Benefits of Crypto Lending Platforms
In contrast to traditional loans, crypto loans have features unique to the appeal of crypto enthusiasts:
Accessibility
Currently, 1.7 billion adults do not have a bank account, making it impossible for them to get traditional loans. Regardless, applying for a loan in a traditional bank is time-consuming, and many factors like credit score and income interfere. You may not get the funds you want if your credit score does not look good. In addition, the KYC needed to get traditional bank loans are also extensive. Cryptocurrency solves these issues. Most platforms do not consider credit scores and only ask for minimal and most important KYC details. The loan processes are made considerably easier and more accessible than traditional loans. Crypto offers financial freedom for everyone through the wide accessibility of crypto lending.
Flexible Loan Terms
When you borrow from traditional banks, you do not have much of a choice when it comes to the loan terms. The same goes for other financial institutions. Crypto loans are customizable. The borrower has the choice to determine the loan-to-value ratio (LTV). You even have the choice to choose the fiat currency or stablecoin of your choice. The loan amount depends on the amount of collateral you have, but other than that, you get to decide most of the loan terms. Crypto lending platforms have extremely flexible loan repayment terms. Some platforms lower the interest rates if you pay back in specific crypto.
Lower fee
Traditional banks can be heavy regarding loan interests. The exchange rate can also be large if you require a loan in a different currency. Ultimately, it sums up to you losing some money which is ironic to the intention of loans. Cryptocurrency lending has clearly laid out the fee structures that are generally lesser than banks. you can expect a one-time service fee, and that’s it. You can avail of the loan in cryptos and convert them later to the currency of your choice with minimal to no fee.
Some platforms give you choices to pick the fiat or stablecoin you want as the loan surpasses the high fee. Crypto loans may not be as cheap as mortgage loans, but they are cheaper than credit cards and personal loans. Crypto loans can be availed at interest rates lower than 10% One can borrow up to 50% of their portfolio value. Some exchanges give out up to 90%.
Fast funding
There are few chances that you can get a loan sanctioned and offered immediately to serve your rushed needs. Even if there is a way, it depends on many factors that not everyone can fulfill. Most crypto lending platforms approve loans within 24 hours, and you do not have to submit stacks of documents for approval. You have to have cryptocurrency or, in some cases, fiat currency to deposit as collateral. in addition, you also need a piece of government-issued ID. That is all it takes to get you instant funding.
Loan Security
Most crypto lending platforms lay out their security measures clearly on their websites. Ideally, 95% or more lent funds should be stored in cold wallets. This means that the crypto collateral is stored virtually and is impossible to hack. Some platforms even store 100% of the funds offline. Usually, platforms outline the security measures they have set up against DDoS attacks. Some platforms also insure the digital assets on the platform.

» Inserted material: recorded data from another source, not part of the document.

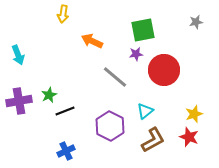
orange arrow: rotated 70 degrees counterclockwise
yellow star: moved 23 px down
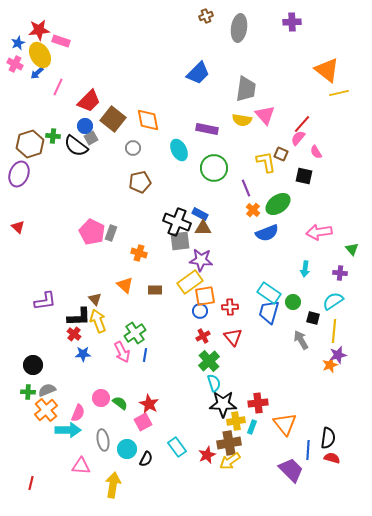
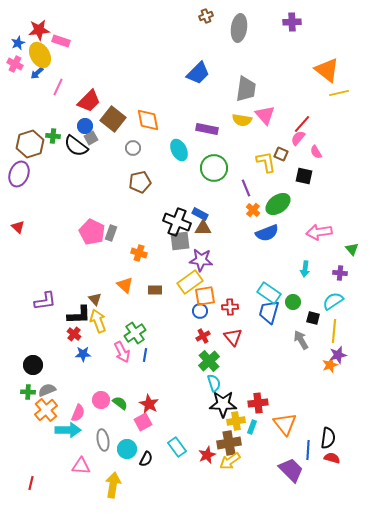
black L-shape at (79, 317): moved 2 px up
pink circle at (101, 398): moved 2 px down
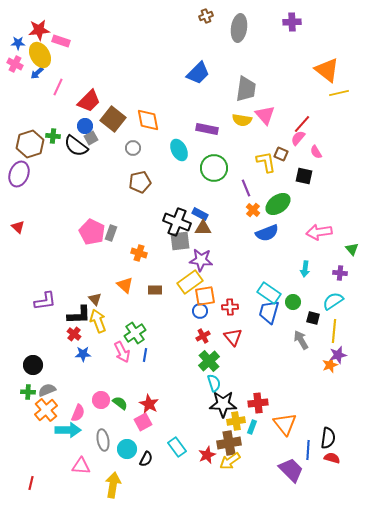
blue star at (18, 43): rotated 24 degrees clockwise
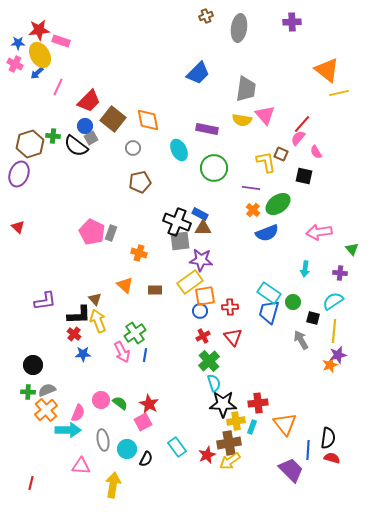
purple line at (246, 188): moved 5 px right; rotated 60 degrees counterclockwise
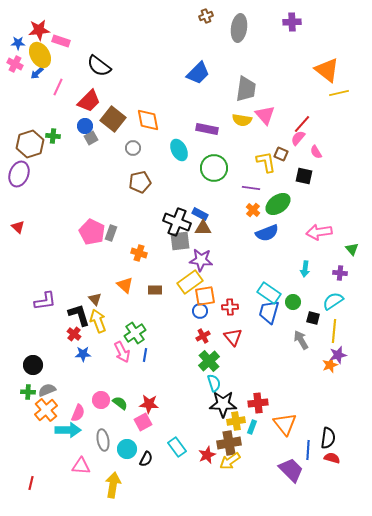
black semicircle at (76, 146): moved 23 px right, 80 px up
black L-shape at (79, 315): rotated 105 degrees counterclockwise
red star at (149, 404): rotated 24 degrees counterclockwise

Future of Crypto Lending Platforms
Cryptocurrencies serve as excellent collaterals because of their ease of sale and liquidity. Crypto lending platforms consider liquidation as a key part of the crypto-lending ecosystem. Comparatively, the traditional mortgage system has an elaborate process for foreclosure and lending as a whole, for that matter. Meanwhile, crypto lendings take only seconds to process a loan and enable crypto liquidations that ensure the system’s efficiency. As the lending industry grows, it offers several opportunities for crypto holders to yield, gain liquidity and even increase their assets’ productivity passively.